Figure 2 shows both sides of the PCB carrying the circuit. Besides the programming

connector, the display, and the encoder, all parts are SMDs. The USB-C connector and the AP33772S IC have to be soldered either in an oven or on a hot plate. In my case, the latter was used. The board fits in a small, low-cost RL6105 Hammond enclosure.

Firmware

The firmware, written in assembler, is simple, and available for downloading at [5], along with the Gerber files for the PCB. After setting up the ports, some timers, two logic cells, and three interrupts are enabled. The main program loop consists only of NOPs.
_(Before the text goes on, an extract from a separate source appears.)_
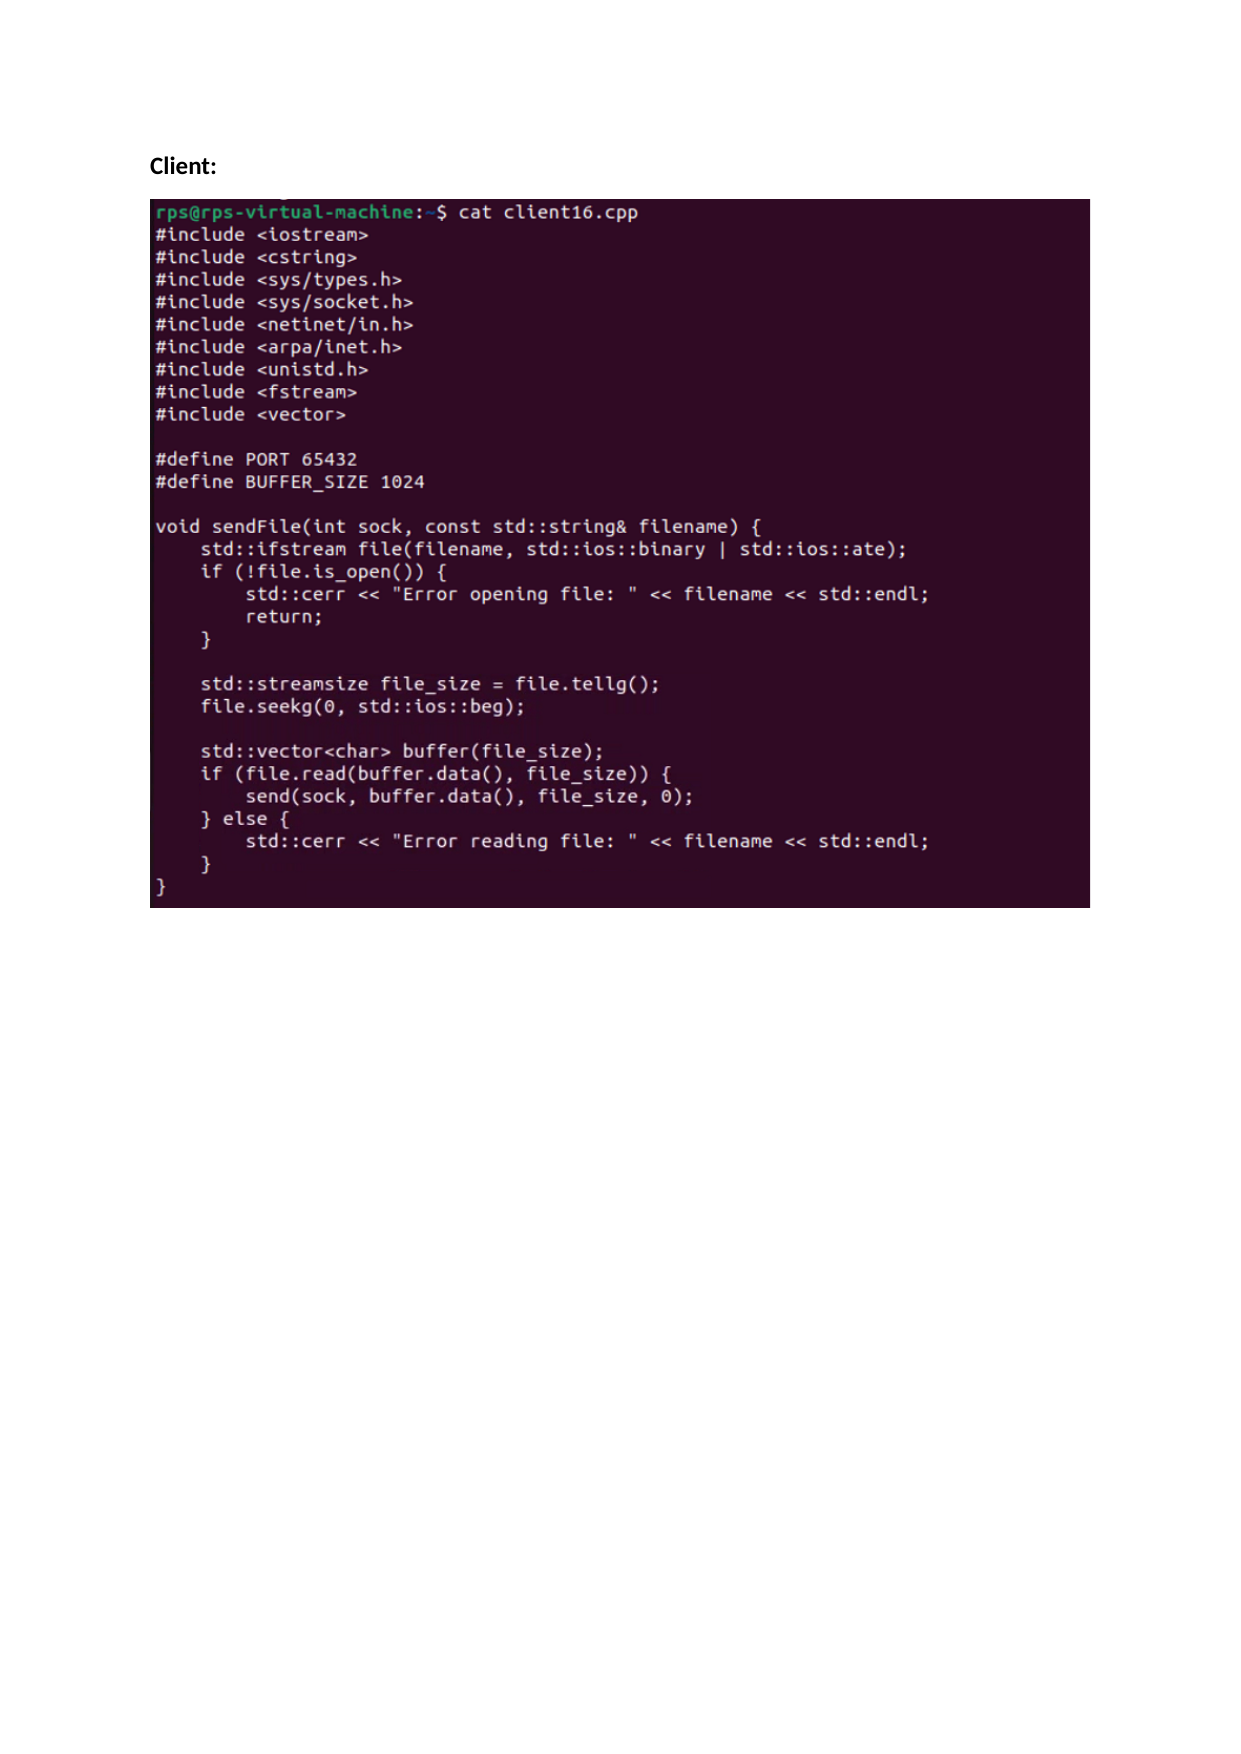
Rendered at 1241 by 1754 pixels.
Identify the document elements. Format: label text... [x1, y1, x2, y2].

picture [150, 199, 1091, 908]
text Client: [150, 150, 1090, 181]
The first interrupt senses the rotation of the encoder. The second is asserted if the switch is pressed during a short or a longer (2 s) period, and the third is once per second activated by a timer. The latter is only active when the output is active. It reads and displays output voltage and current.

Operation

At power up, the PD controller reads all possible PDOs of the charger. Those of a typical USB-C charger are shown in Figure 3. At start-up or after a reset, the first PDO is active. This is for compatibility with the legacy USB chargers.
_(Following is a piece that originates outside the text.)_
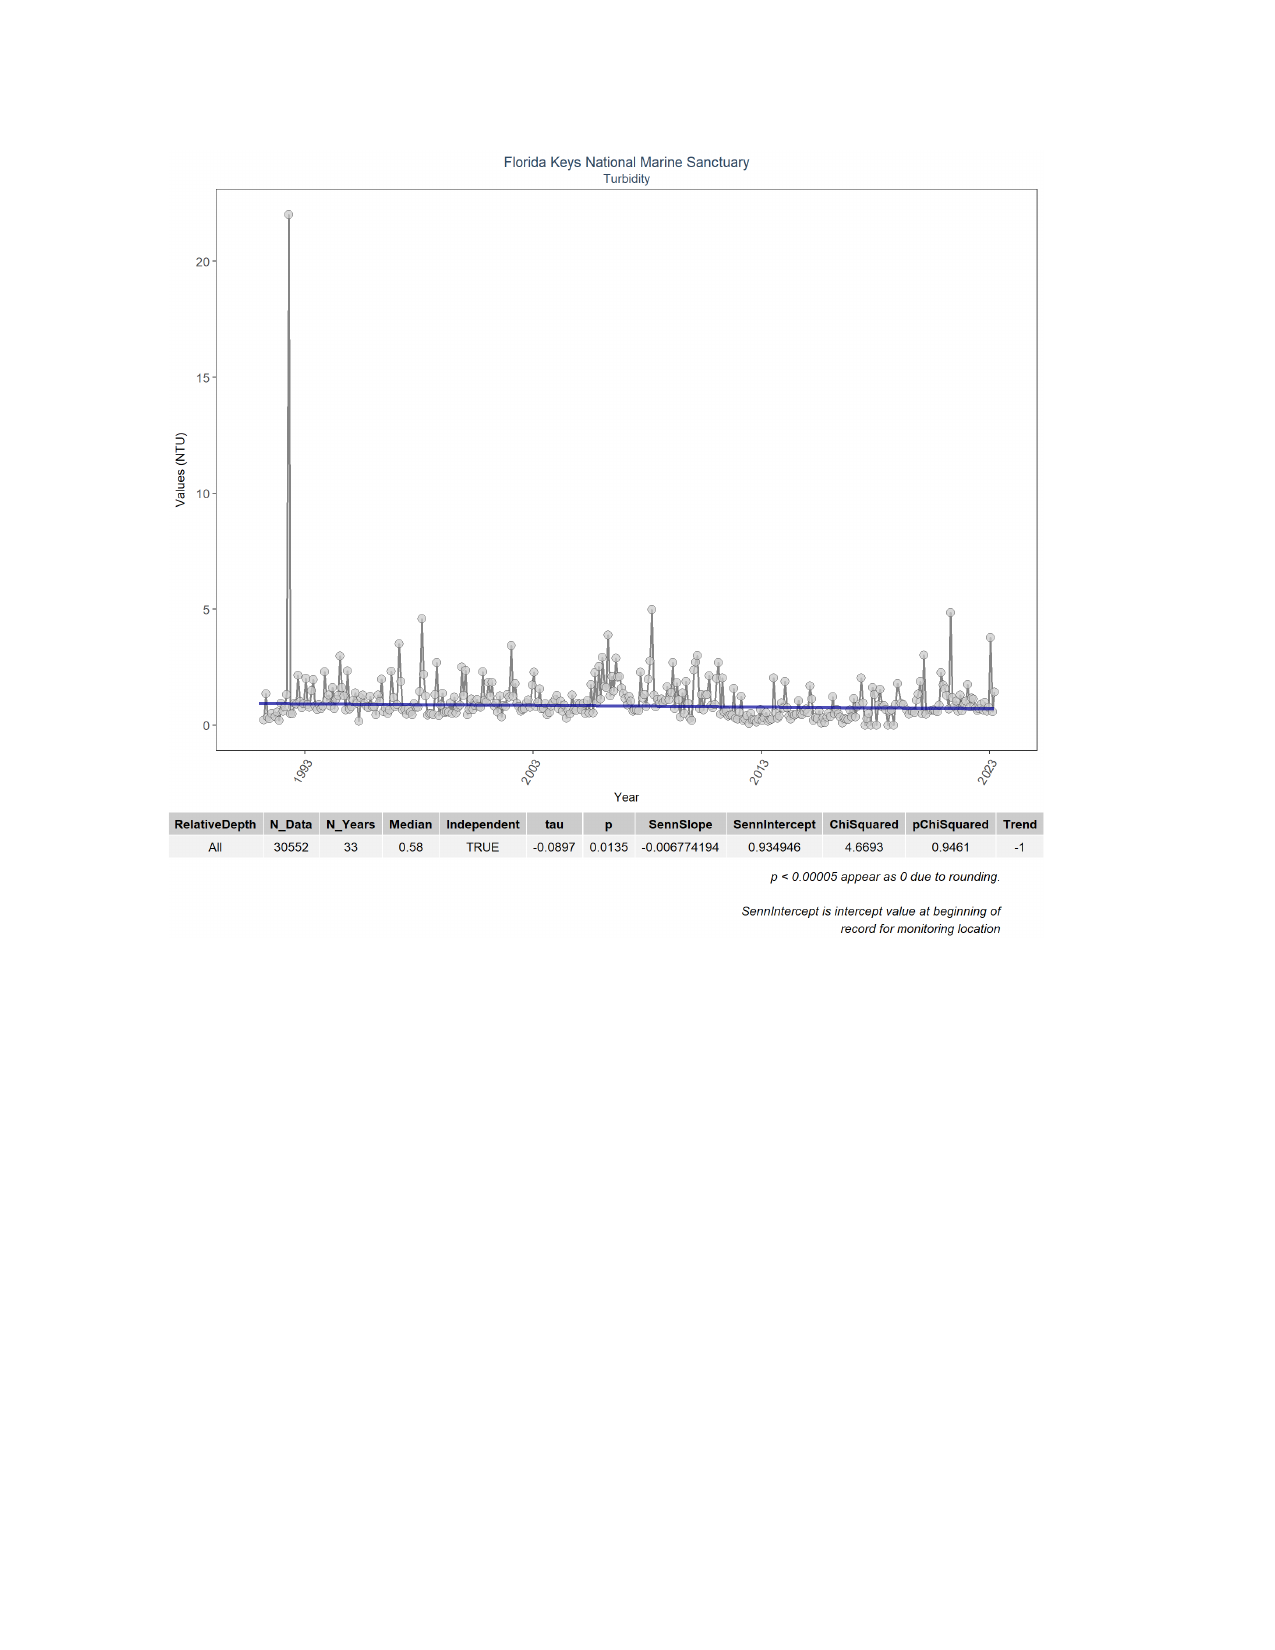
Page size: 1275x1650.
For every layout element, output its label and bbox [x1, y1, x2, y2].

picture [168, 150, 1044, 938]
Turning the encoder knob shows all PDOs in sequence. The first three are fixed PDOs (first three screenshots in Figure 3). The last two are programmable; one of them is shown at the bottom right in the same picture. The option to program a voltage is shown as a voltage range on the display.

Component List

Resistors

(0805, unless differently noted)

R1, R2 = 5.1 kΩ

R3 = 10 kΩ

R4, R8, R9 = 100 kΩ (1206)

R5 = 5 mΩ (1206)

R6 = 0 Ω (see text)

R7 = 100 Ω

R10 = 10 kΩ NTC

R11 = 9.1 kΩ, 1%

R12 = 1.3 kΩ, 1%

R13 = 1 kΩ

Capacitors

(0805, unless differently noted)

C1, C3 = 10 µF (1206)

C2, C4 = 100 nF (1206)

C5 = 1 µF

C6…C8 = 100 nF

C9 = 10 nF

C10…C12 = 1 nF

Semiconductors

U1 = AP33772SDKZ

U2 = PIC18F04Q40-SL

U3 = OLED display 0.91”

Q1 = SI4164DI N-Ch. MOSFET

D1 = LED blue (1206)

D2 = LED red (0805)

D3 = LED green (1206)

Miscellaneous

SW1 = Rotary encoder with switch

J1 = USB-C connector

J2 = Header, 6 pin

J3 = Jumper

Banana socket, red, panel mount

Banana socket, blue, panel mount

Case (Hammond RL6105)

Knob

PCB

Figure 2: The populated PCB with the LCD mounted on the rear side.
Figure 3: Different PDO examples — fixed ones and adjustable (bottom right).